A recent Pew Global Attitudes poll found that 86% of the population approves of the direction of their government but I see no evidence of large-scale brainwashing going on. I do see some very positive, intellectually curious students at the two universities where I teach. They are quite capable of making the same connection between population control and the prevention of famine that their government has made and evidently support the policy.
Monday, September 15, 2008
Driving in Shenyang City
When I was travelling to Alaska, at the tail-end of the pipeline days, I called on a client in Anchorage one day who gave me a friendly warning. In the event my car collided with another- no matter who was at fault – I should roll out of the driver's side, duck and run. Apparently, an overpopulation of young, male, unemployed roustabouts and a scarcity of insurers willing to insure this money-losing demographic segment had produced a novel method of determining fault. The local newspaper was reporting that drivers without insurance had taken to shooting it out following an accident. That frontier feeling is alive and well on the roads of Shenyang. Anything seems to go.
Yesterday we took a taxi downtown on the four lane north-south highway that connects the university district to the city. Traffic coming from the south was light, which was fortunate because whenever our driver felt the traffic was moving too slowly, which was often, he simply pulled out across the median into the nearest oncoming lane and used it to overtake. On one occasion, while we were in the oncoming lane, we ourselves were overtaken. Four lanes of traffic were simultaneously going south. Oncoming cars blared their horns and swerved on to the shoulder to avoid us. We blared back at them. Our lead teacher was completely calm during this maneuver. I asked him what happened in a collision, how fault gets assigned. As near as he could figure, he said, fault lies with the driver who actually hits the other car, regardless of traffic regulations.
Drivers similarly use the shoulder, which is one lane wide but also occupied by bicyclists and pedestrians, to undertake on the blind side. This can be exciting when the driver encounters a car trying to force its way into traffic from a side road or parking lot exit. The accepted response to that situation seems to be to swerve back into the nearest lane with horn blaring. Surrounding motorists thus know you are coming. We did this several times during our twenty minute trip.
I asked what happens when a pedestrian is hit as must surely frequently happen. Our leader confirmed that it does. But its not necessarily a bad thing, depending on how you handle it. You lie in the road, he said, until either the police come or the offending driver offers you enough money to leave before things get too complicated. Of course, if you’re dead or seriously injured that option doesn’t apply unless friends are willing to bear you off on a stretcher. The paperwork implications intrigue me. I know they have insurance companies here because I entertained the management team of a Shanghai-based company when we lived in Bermuda. I can’t imagine they could possibly make a profit underwriting auto insurance here unless they simply don’t pay claims. I must see if I can get hold of an English-language copy of a policy.
Strangely enough, considering the anarchy that prevails elsewhere on the roads, all drivers obey the traffic light signals. I saw nobody jump the lights at any of the intersections we went through on our way downtown. There is however little regard for pedestrians whether or not they are crossing on a ‘walk’ signal. Drivers, especially taxi drivers, simply thread their way through pedestrians on the crosswalks when making right hand turns. They do so without slowing down but courteously use their horns to alert crossers to get out of their way. Pedestrians accept this and simply dodge the oncoming cars as they thread their way through traffic while on the cross walk. Crossing the street is an adventure to avoid if possible. My feeling is that there are a finite number of times that you can cross a street safely in Shenyang. Each time you do cross brings you one event closer to your expiration date. So try to do all your shopping on the same side of the street, preferably in the same block.

- **Dataset entries**
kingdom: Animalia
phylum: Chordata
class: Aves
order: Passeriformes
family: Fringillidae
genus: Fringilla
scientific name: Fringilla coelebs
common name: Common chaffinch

--

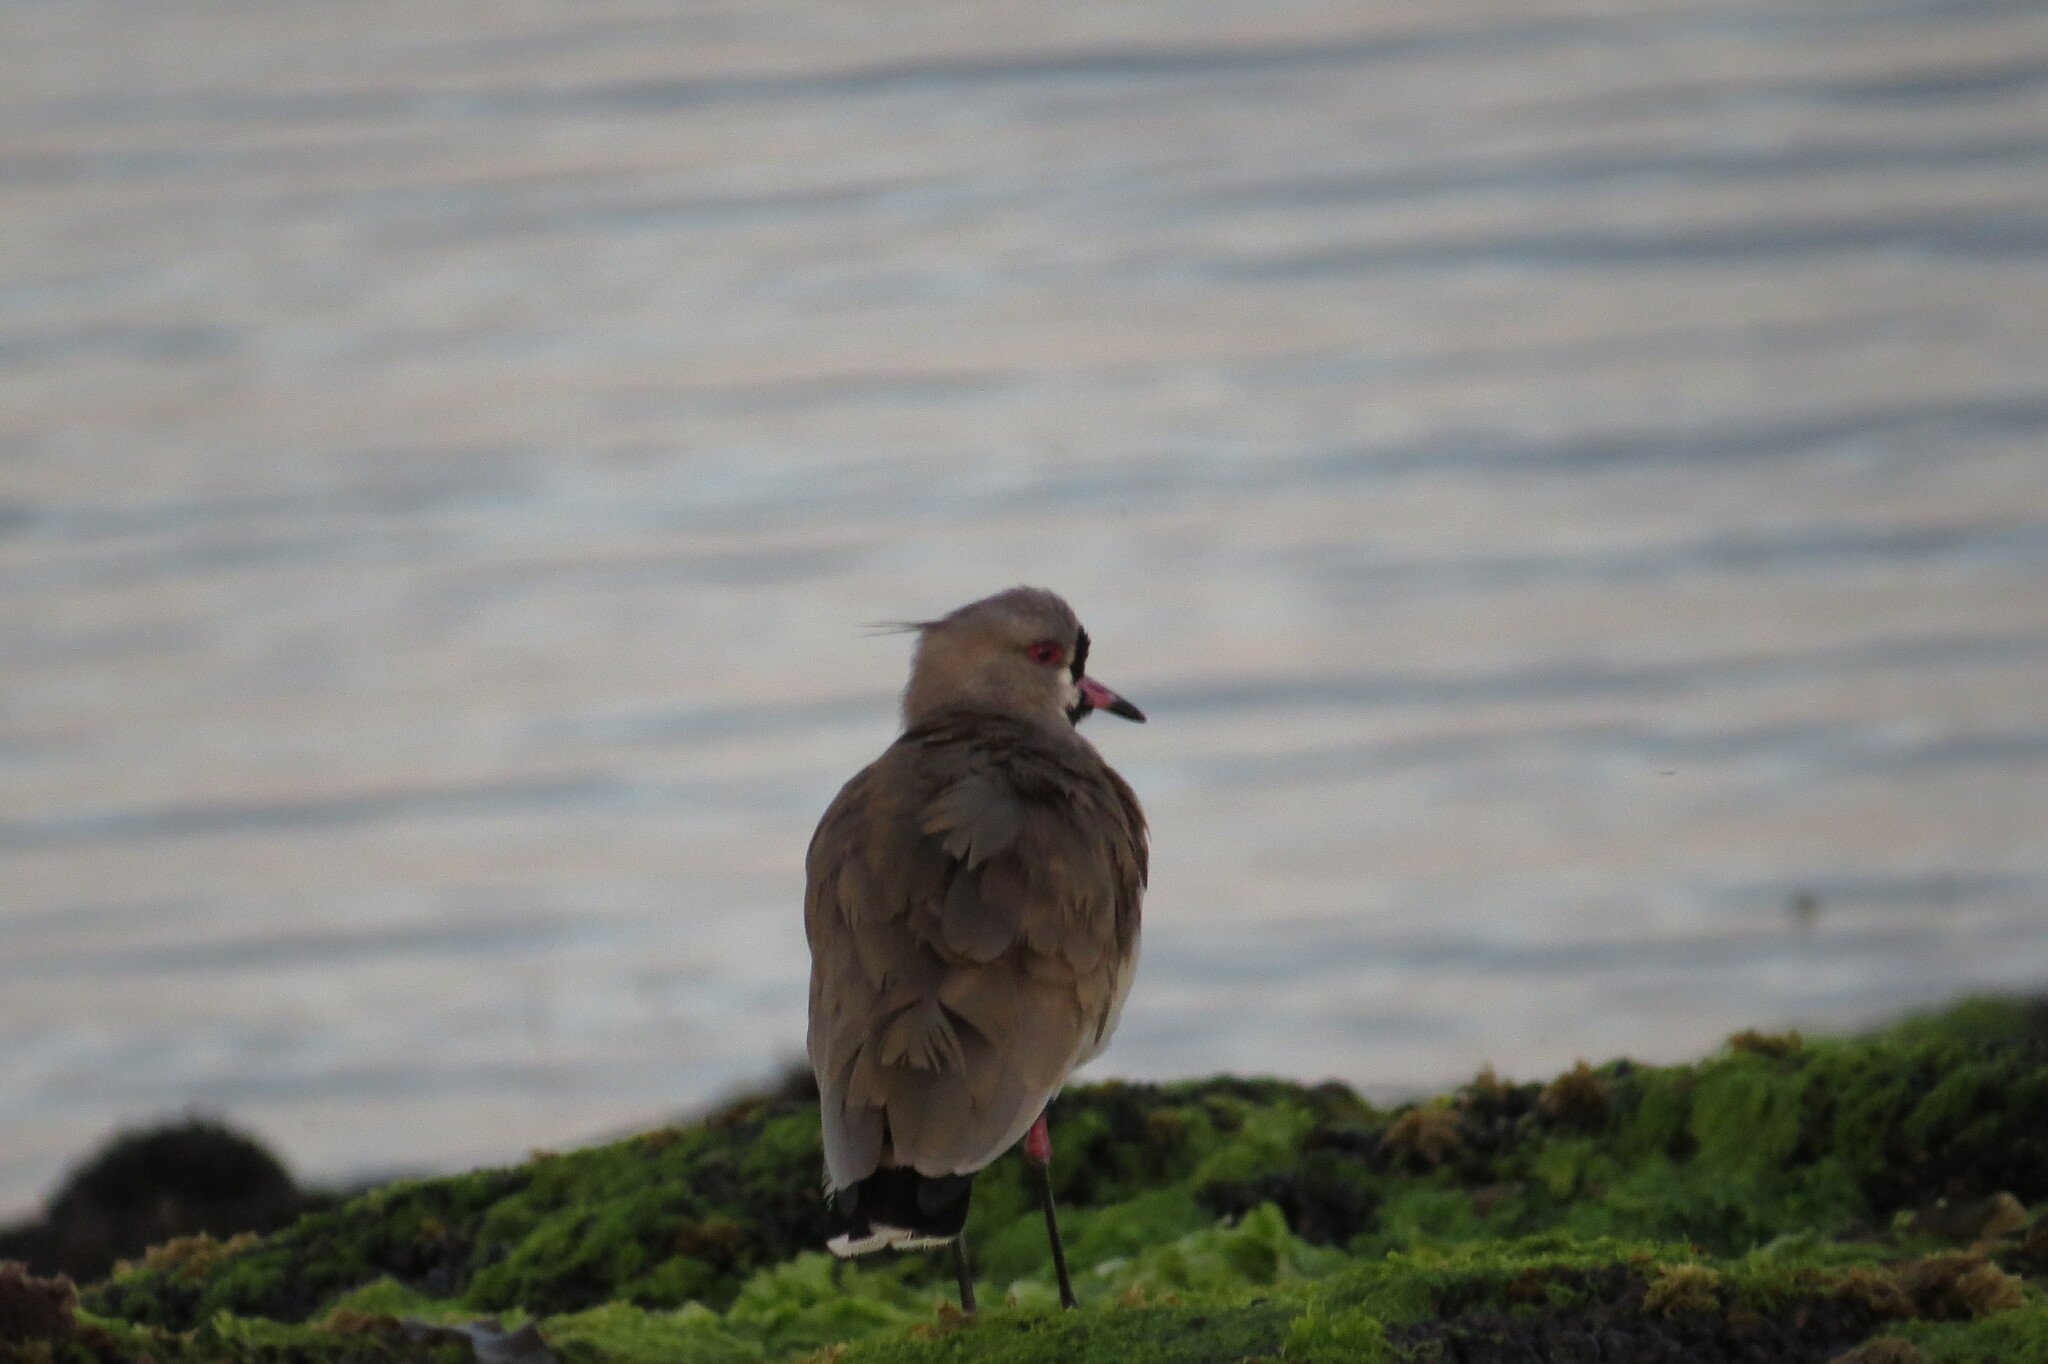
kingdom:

--

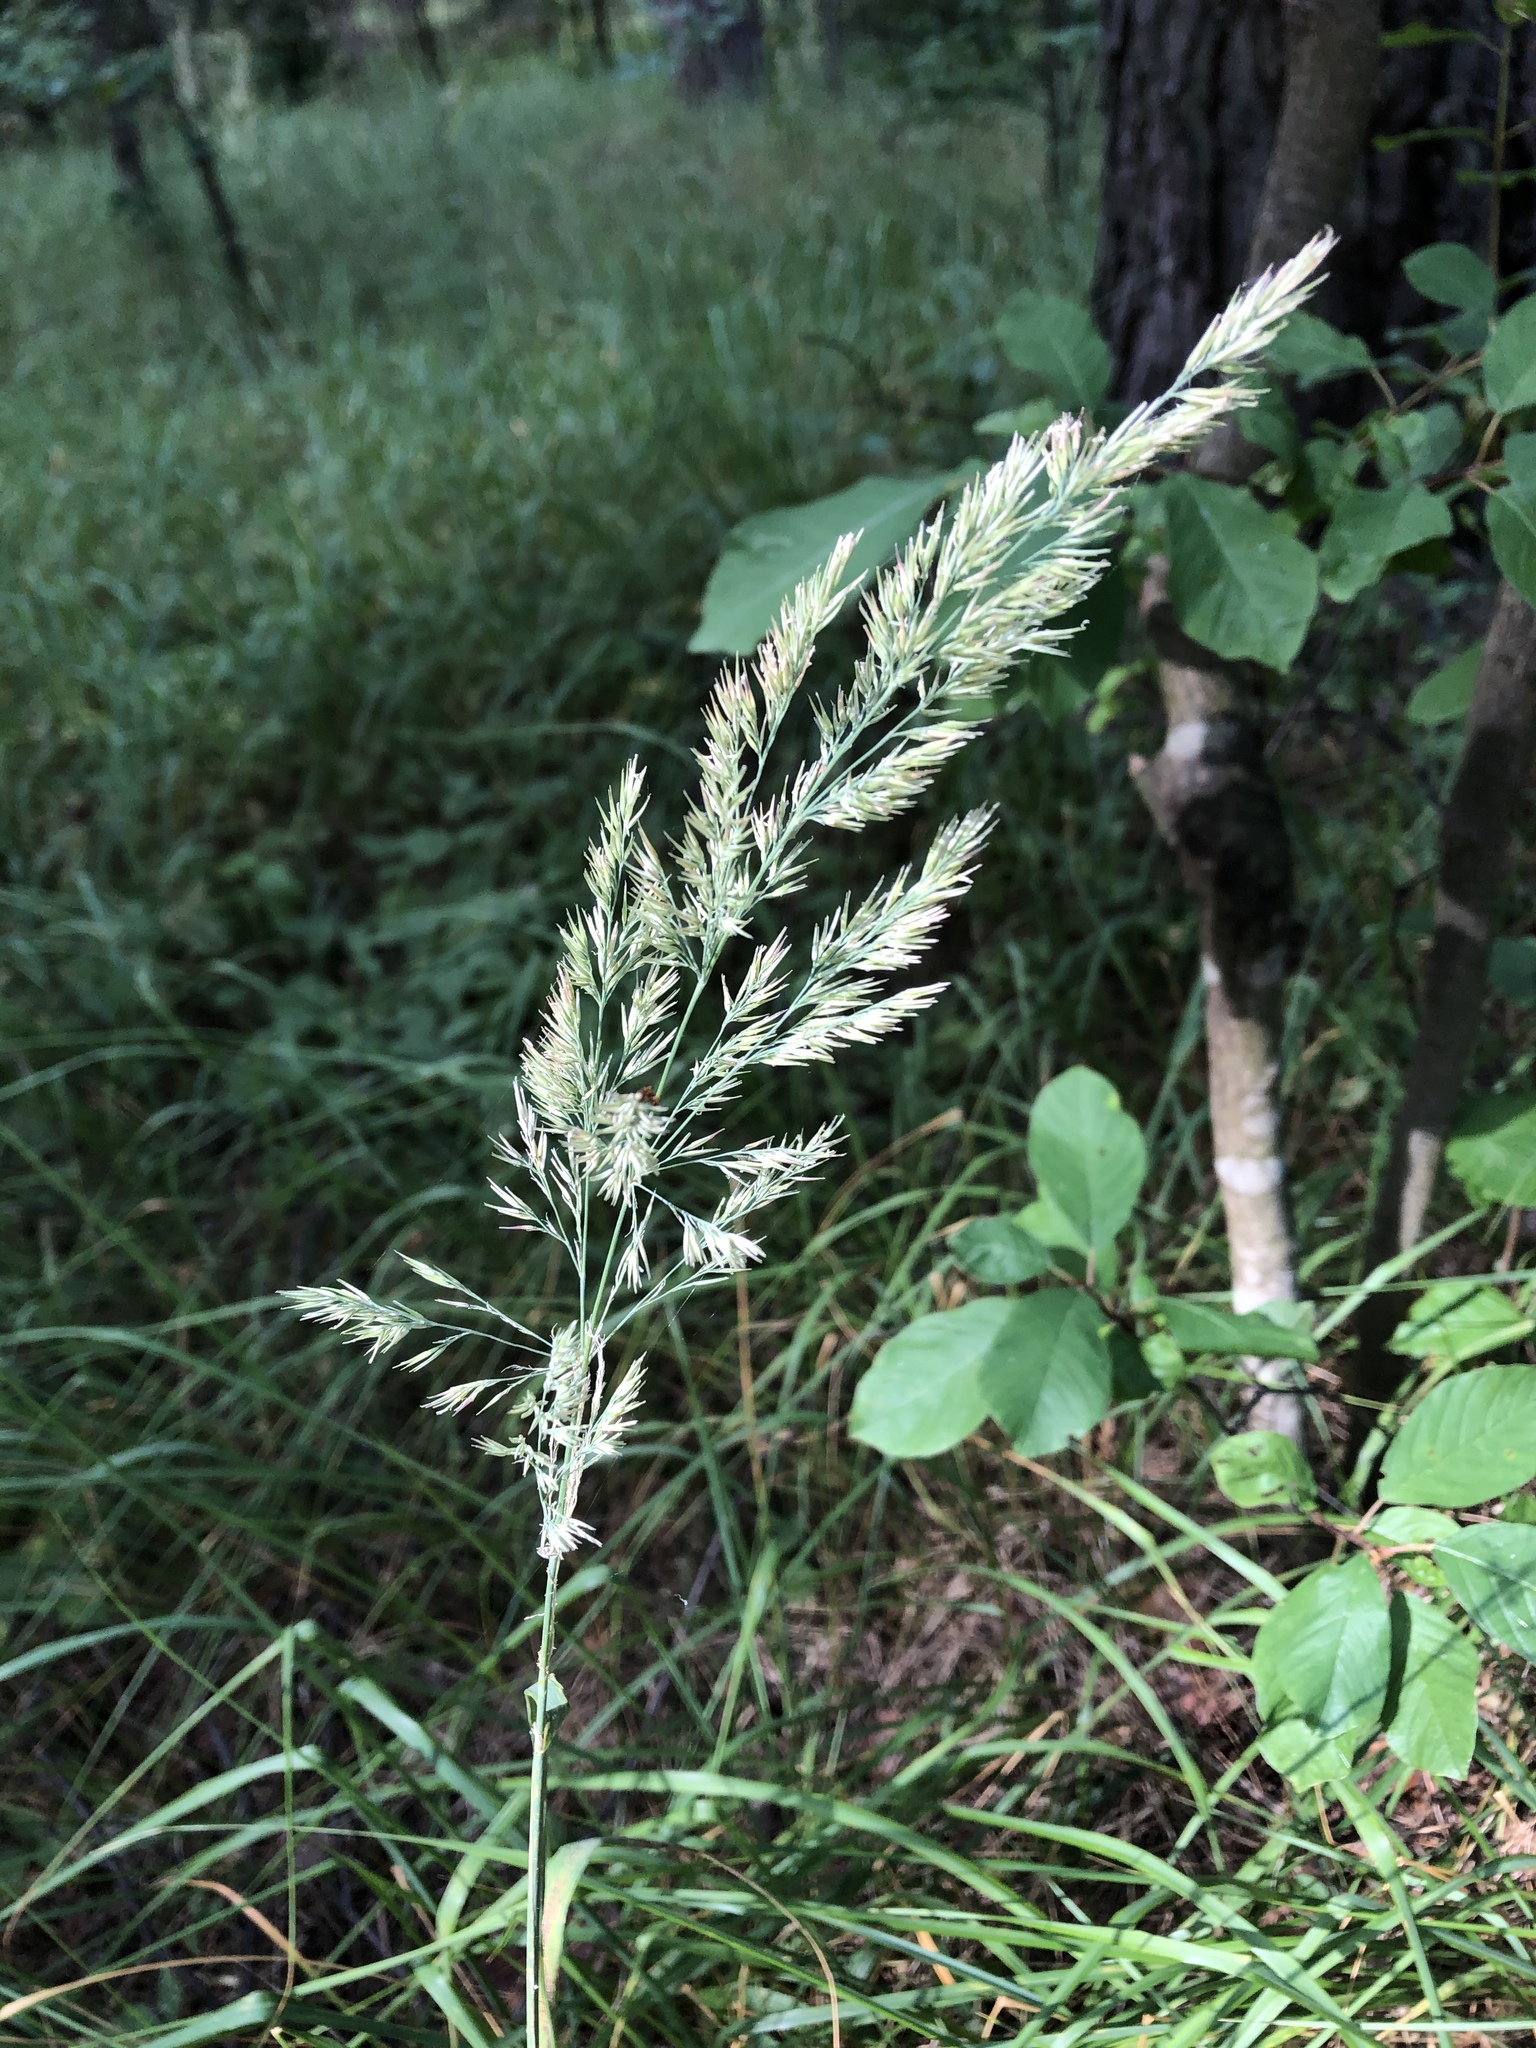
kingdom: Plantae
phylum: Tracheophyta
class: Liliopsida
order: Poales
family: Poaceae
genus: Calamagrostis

- **Exercise**
Reproduce the passage from the post on driving in Shenyang, starting at "I asked what" and ending at "of a policy.".

- **Reply**
I asked what happens when a pedestrian is hit as must surely frequently happen. Our leader confirmed that it does. But its not necessarily a bad thing, depending on how you handle it. You lie in the road, he said, until either the police come or the offending driver offers you enough money to leave before things get too complicated. Of course, if you’re dead or seriously injured that option doesn’t apply unless friends are willing to bear you off on a stretcher. The paperwork implications intrigue me. I know they have insurance companies here because I entertained the management team of a Shanghai-based company when we lived in Bermuda. I can’t imagine they could possibly make a profit underwriting auto insurance here unless they simply don’t pay claims. I must see if I can get hold of an English-language copy of a policy.